The digital version of Substratum is available right here for $2.99. Just follow the link for a healthy dose of private eye action, blood thirsty monsters, and a mystery set against the backdrop of Jazz Age Detroit.

When CESSPOOL arrives, we'll have new location, even more mayhem, and some ghosts from Jasper's past.

 That's cool and all, but I'm probably best known for my series starting with Carrion Safari and continuing with Carrion Shadows. Is there anything happening on that front? You bet your boots there's stuff happening behind the scenes here. Just how much stuff are we talking here?

How about this? There's two, yes two, new books that have been written and are in the process of being edited. The first is CARRION SCOURGE: PLAGUE OF MONSTERS, and the second is CARRION SEASON: UNNATURAL SELECTION.

I want to have Carrion Scourge in the publisher's inbox by Halloween. I'm pushing it toward something resembling a final draft right now. After the first two books visited a tropical jungle island and the South African veldt, now we're going monster hunting in the Antarctic.

I'll eventually have a nice long post about both books. I won't give you any details about Carrion Season yet beyond the fact that you'll start to see how the overall plot is going to shift toward a longer, more focused series with some recurring elements. The goal is still to ensure that anybody can pick up any of the books and read them in whatever order and enjoy them, but you're going to see a little more overarching plot providing a scaffolding for the series.

The Carrion Series books are all available on Amazon along with all the other projects I'm involved with.

Cool. That's a lot of hot novel action. Is there anything going on with short stories? As a matter of fact there is. I try to write either a short story or a novel every month. This year, I met my yearly quota in August.

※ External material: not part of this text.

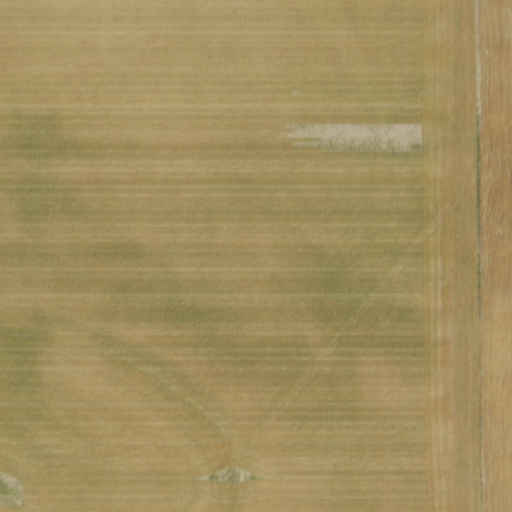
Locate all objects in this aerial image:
crop: (255, 255)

From August through September, I wrote six short stories. Two of them have already found homes, and I think two more of them have a good shot at making it into the anthologies they're aimed at. The other two are a little less likely, but we'll see what happens.

Later this month, I plan to have a little more news regarding the short stories that were already accepted. Until then, have yourselves a spooky October.